IR35 catches more highly skilled workers



In Dragonfly Consultancy Limited v The Commissioners for Her Majesty and Revenue & Customs (2008), the High Court has held that the IR35 rules on personal service companies apply to the services of a highly skilled IT consultant particularly because the client would have been unlikely to accept an unfettered right of substitution.

IR35 prevents individuals avoiding income tax and National Insurance contributions by providing their services through an intermediary, which is usually a personal service company. Under IR35, HMRC ignores the legal relationships in a particular case. If the individual’s services for the client would have constituted an employment relationship for tax purposes if he or she engaged with the client directly, IR35 imposes employer tax obligations (PAYE withholding and Class 1 NIC) on the intermediary and treats payments to the employee as employment income.

HMRC’s approach to determining an employment relationship takes into account all of the circumstances to paint an overall picture of the notional contract, but particular factors are repeatedly considered in case law.

The consultant in the Dragonfly case specialised in designing and implementing tests on IT systems software, and was highly skilled in the personal and complex analytical skills involved. He was not subject to detailed instructions as to how he should undertake what he did.

The Dragonfly case turned to some extent on the right of personal substitution. If the individual is able to substitute another worker instead of personally performing the services, this is usually indicative he or she is self-employed. However, in this case, the consultant carried out the services personally and did not carry out any significant work for any other person during the periods concerned.

The service company’s contract with the client contained a right to substitute another consultant, but this was not unqualified – the inference was that this would have required the client’s consent.

Mr Justice Henderson took the view that in the light of the evidence in the case, in particular an oral statement from the client that it “did not want any competent tester, it wanted [the consultant]”, it was unrealistic to suppose that the client would ever have agreed to an unqualified right of substitution.

This case shows how important it is for a consultant to be able to demonstrate an unfettered right of substitution before the courts will accept that the arrangement is indicative of self-employment.

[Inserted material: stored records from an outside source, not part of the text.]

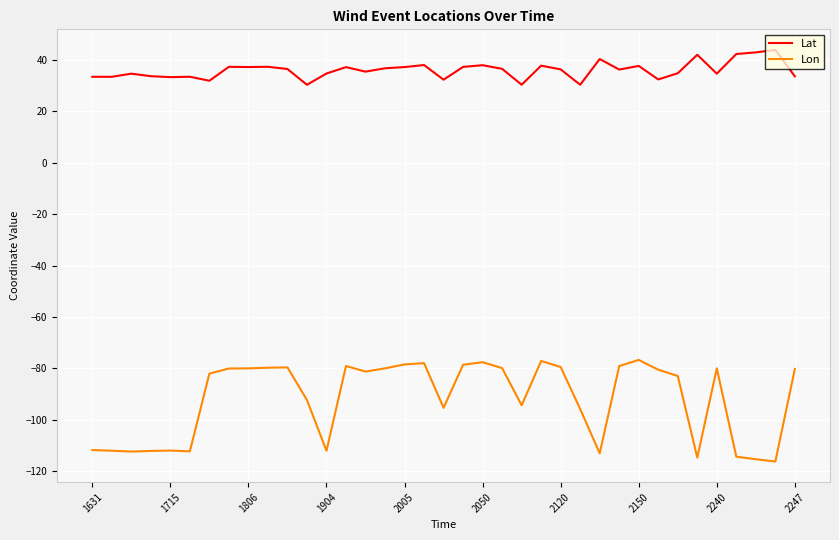

Rank the series by their average value, from highest to lowest.

Lat, Lon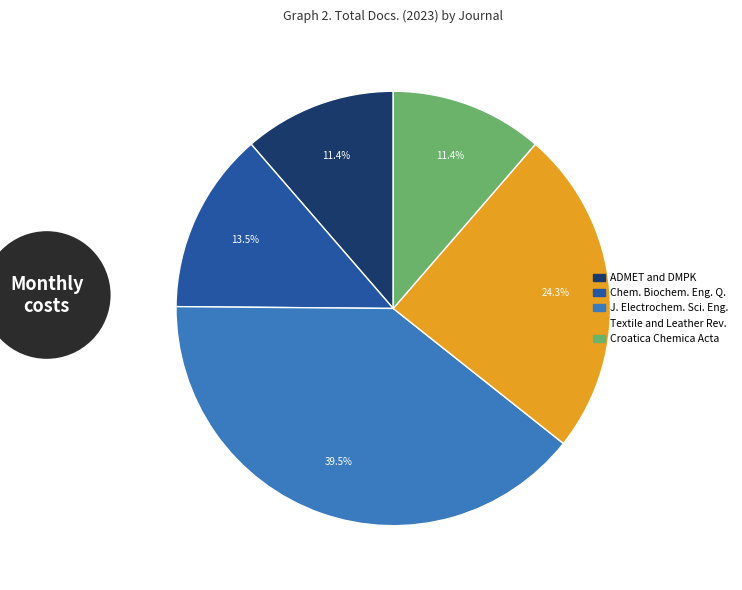

To the nearest percent, what percentage of the pie is ADMET and DMPK?

11%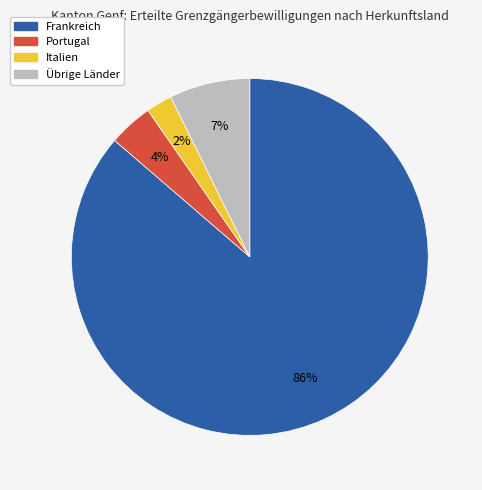

Count the number of slices in the pie.

4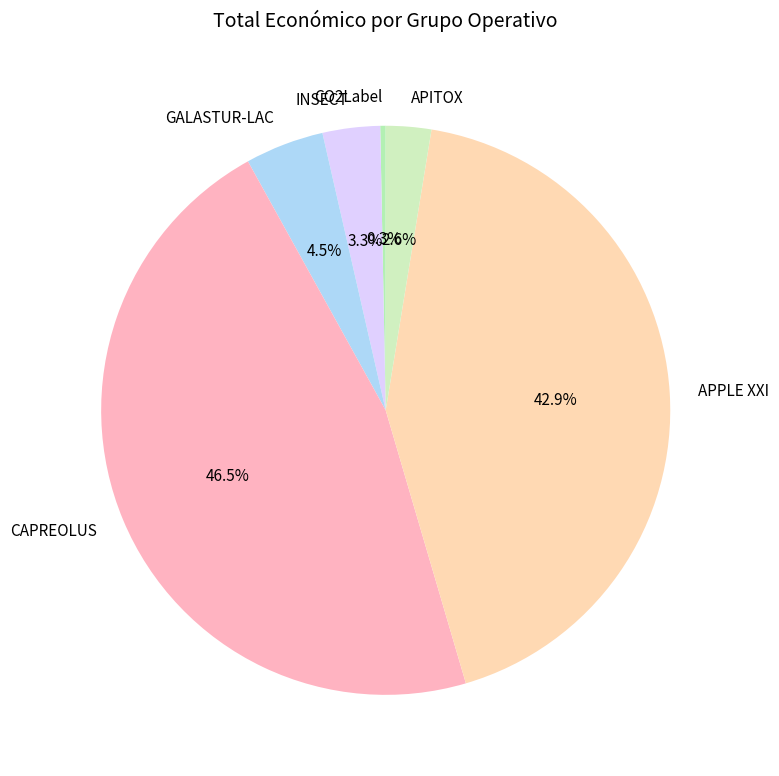

To the nearest percent, what is the difference between the APITOX and CO2Label slice percentages?

2%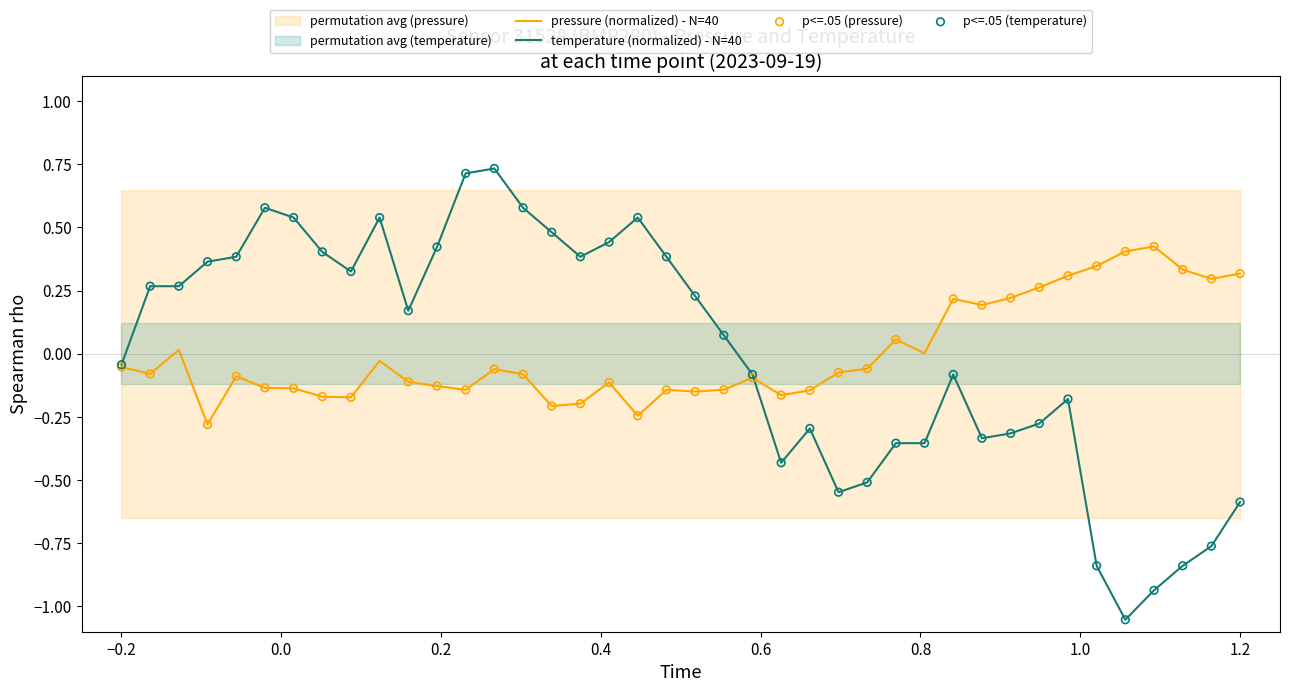

Is the value of pressure at 24 greater than the value of temperature at 0.8?

No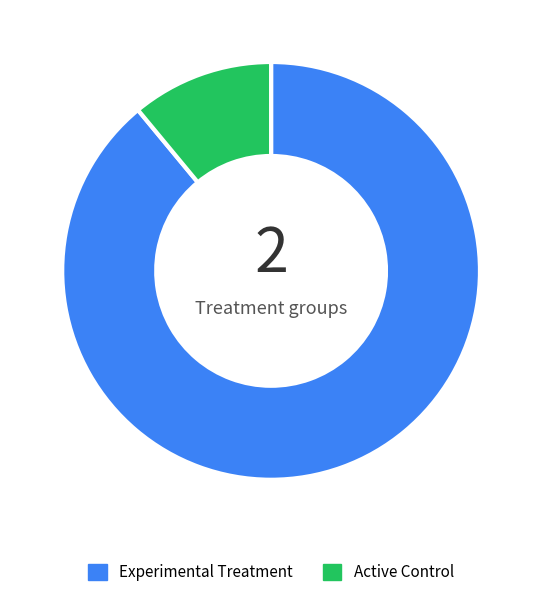

What is the smallest slice in the pie chart?

Active Control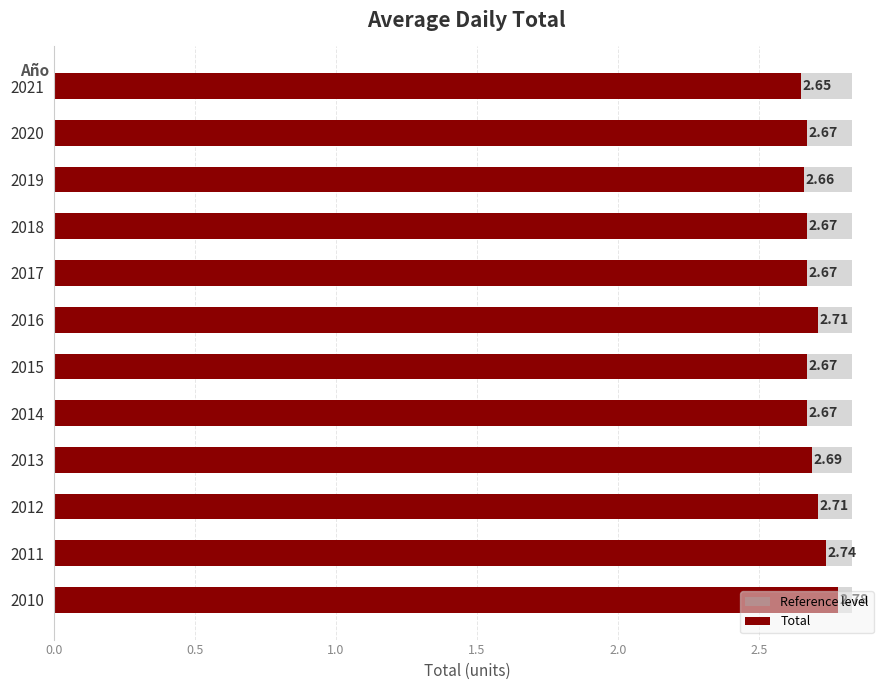

Which series changed the most between 1.0 and 2.0?

Total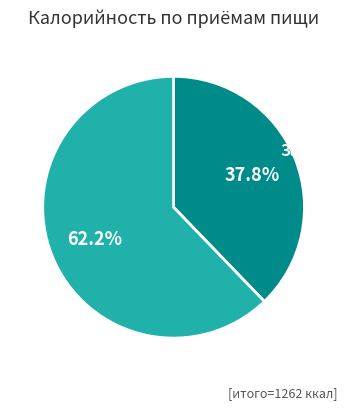

Is there any slice that represents more than half of the pie?

Yes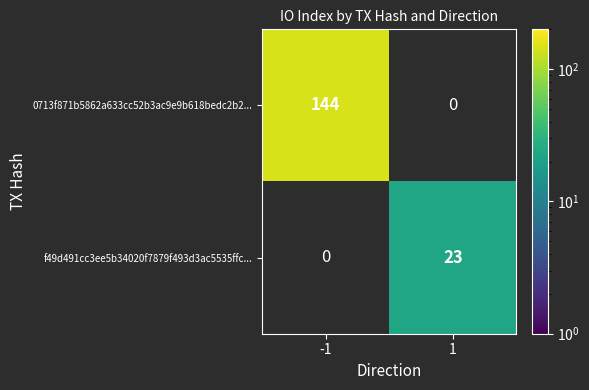

True or false: f49d491cc3ee5b34020f7879f493d3ac5535ffc... has a value of 23 at 1.

True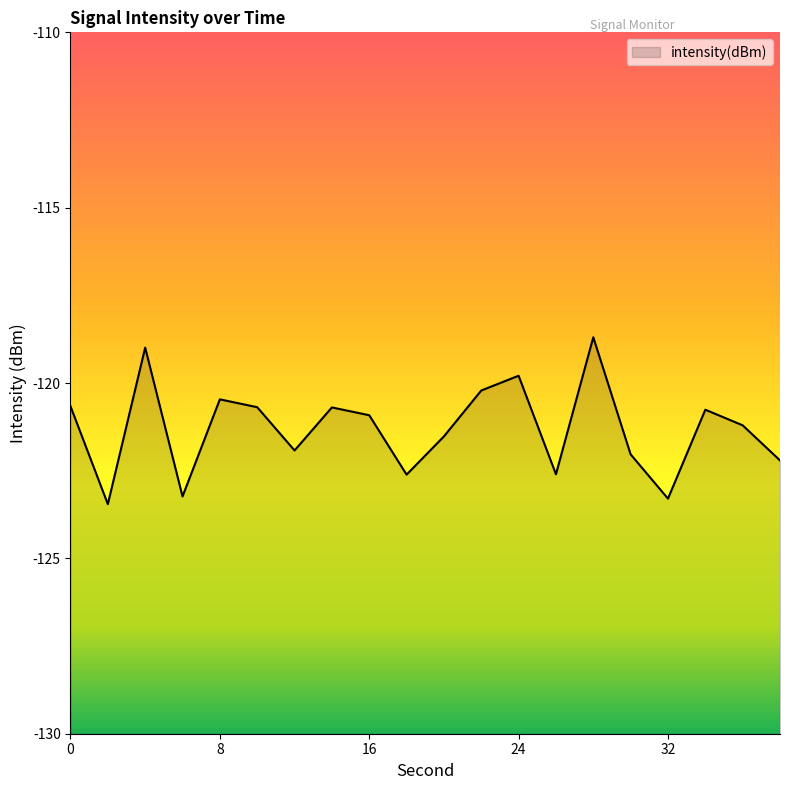

At which category does the data reach its first local peak?

4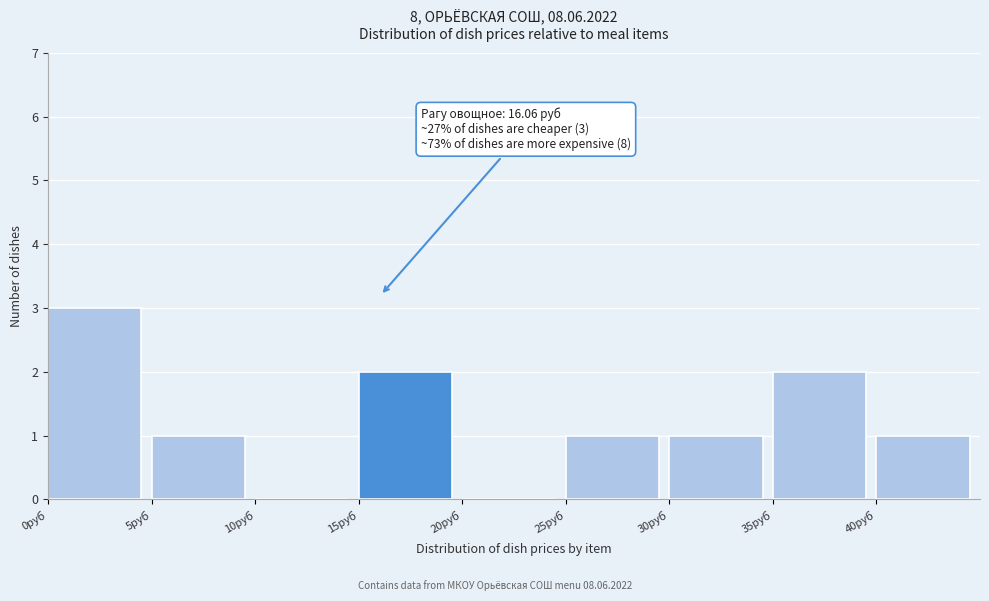

Which range on the x-axis has the tallest bar?

0 to 5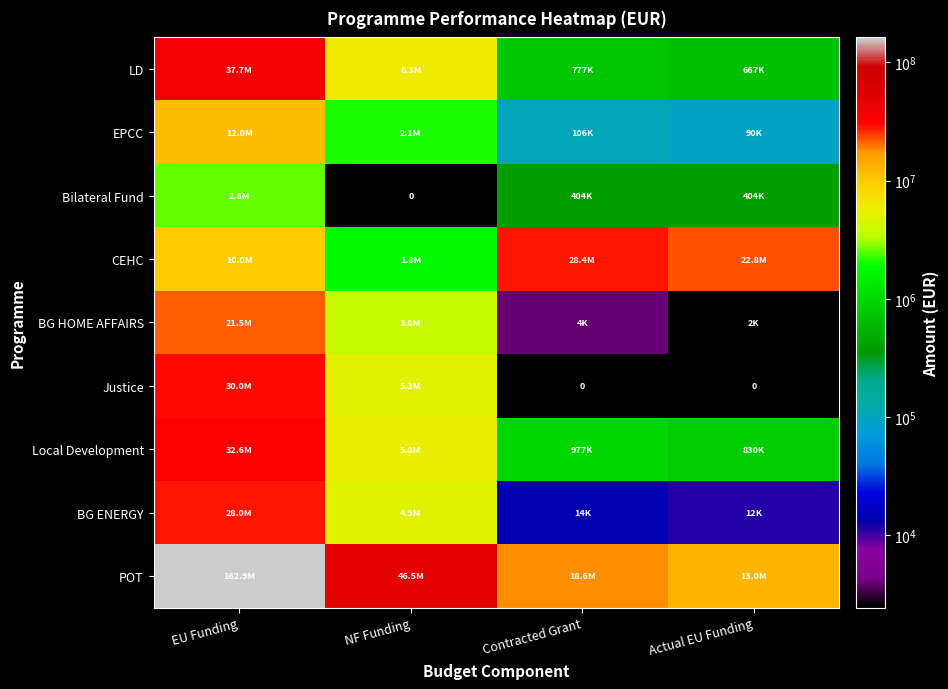

Count the number of categories in the chart.

4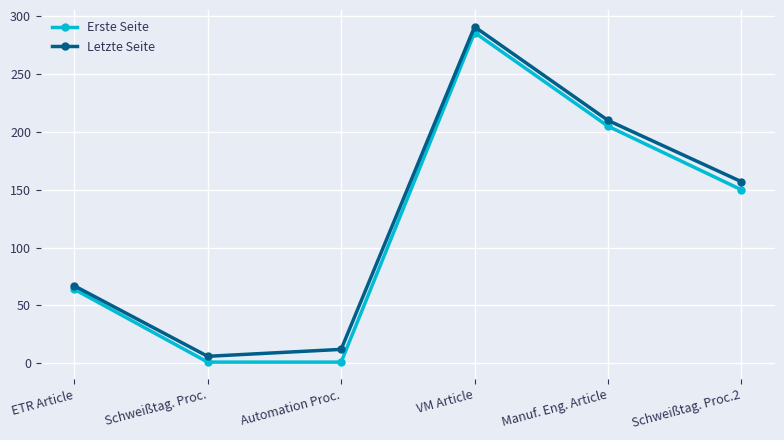

What are all the series names shown in the legend?

Erste Seite, Letzte Seite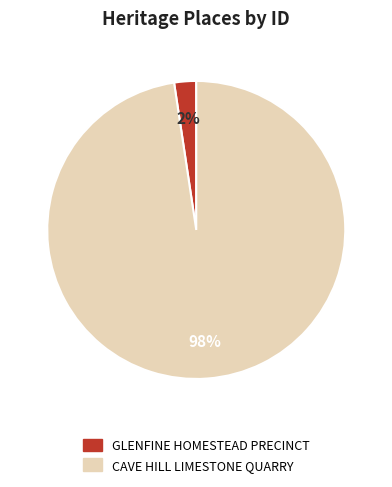

Between GLENFINE HOMESTEAD PRECINCT and CAVE HILL LIMESTONE QUARRY, which is larger?

CAVE HILL LIMESTONE QUARRY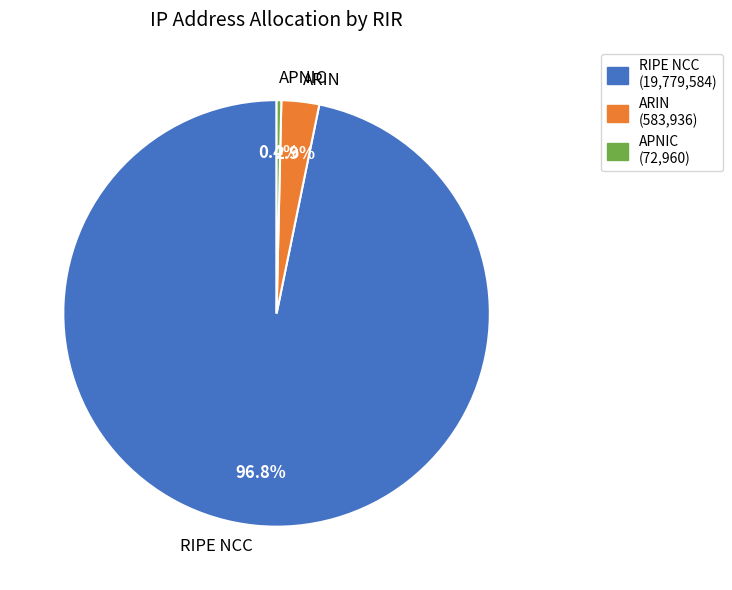

To the nearest percent, what is the difference between the RIPE NCC and APNIC slice percentages?

96%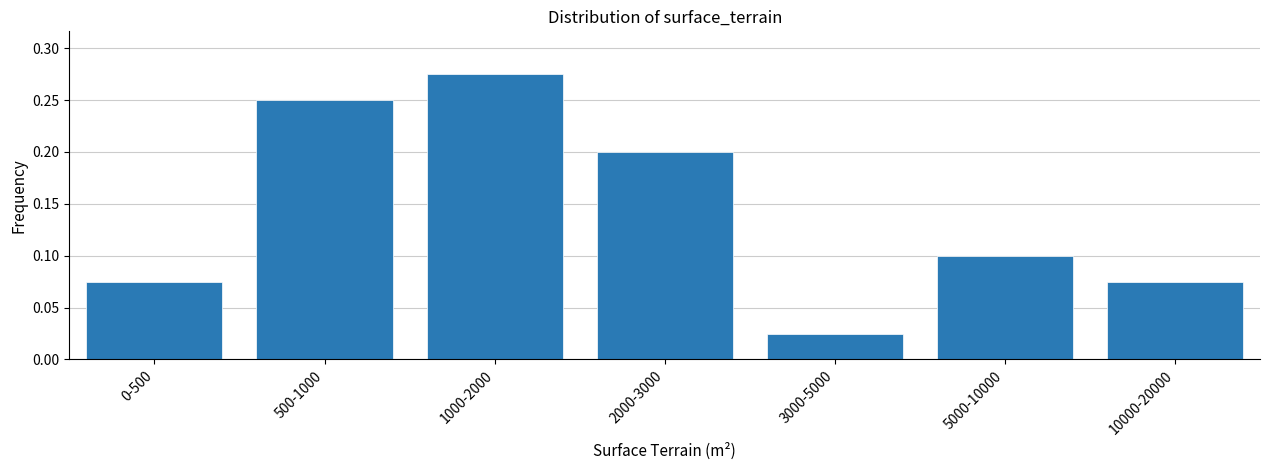

At which category does the chart reach its minimum across all series?

3000-5000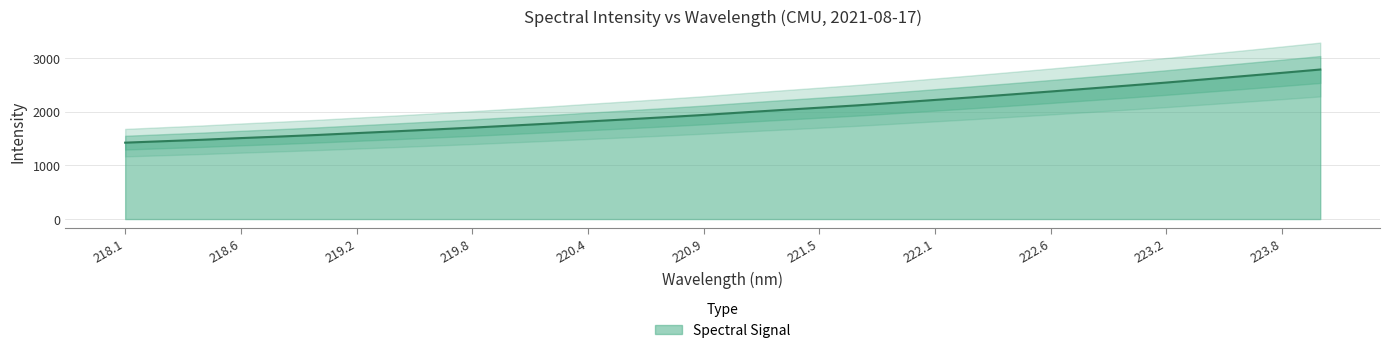

The value at 221.8812 is 2170.7. True or false?

True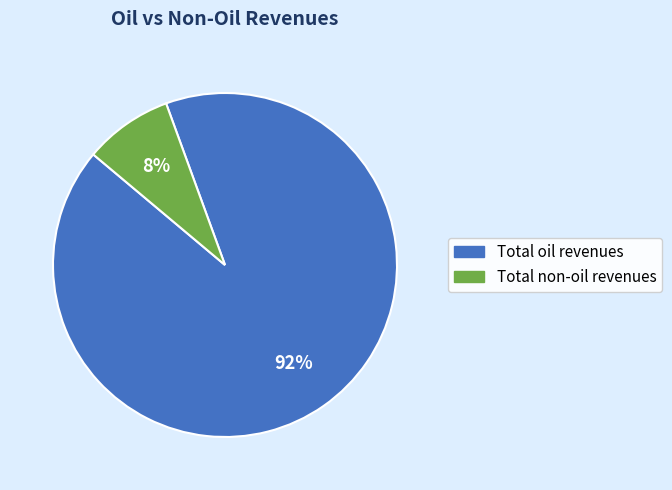

What is the majority slice?

Total oil revenues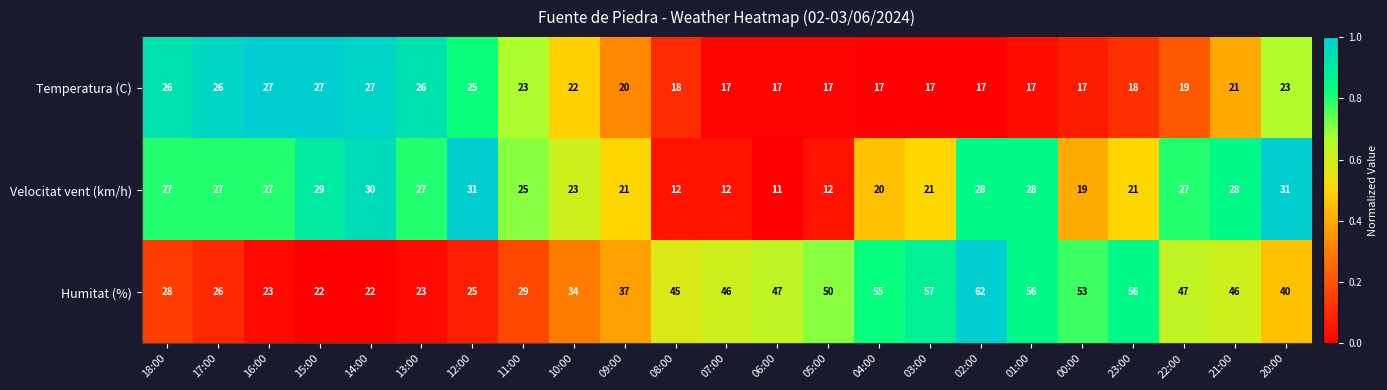

How many distinct data groups are displayed?

3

Clients of such consultants should therefore be prepared to:

  • receive more information requests from HMRC in relation to IR35 enquiries into consultants they have engaged, so increasing their administrative burden in relation to using consultants; and

  • find it harder to hold on to some skilled IT consultants as IT consultants seeking to remain self-employed may demand a real right of substitution, in practice this may even mean that they try to foist other consultants on their clients from time to time in support of this right.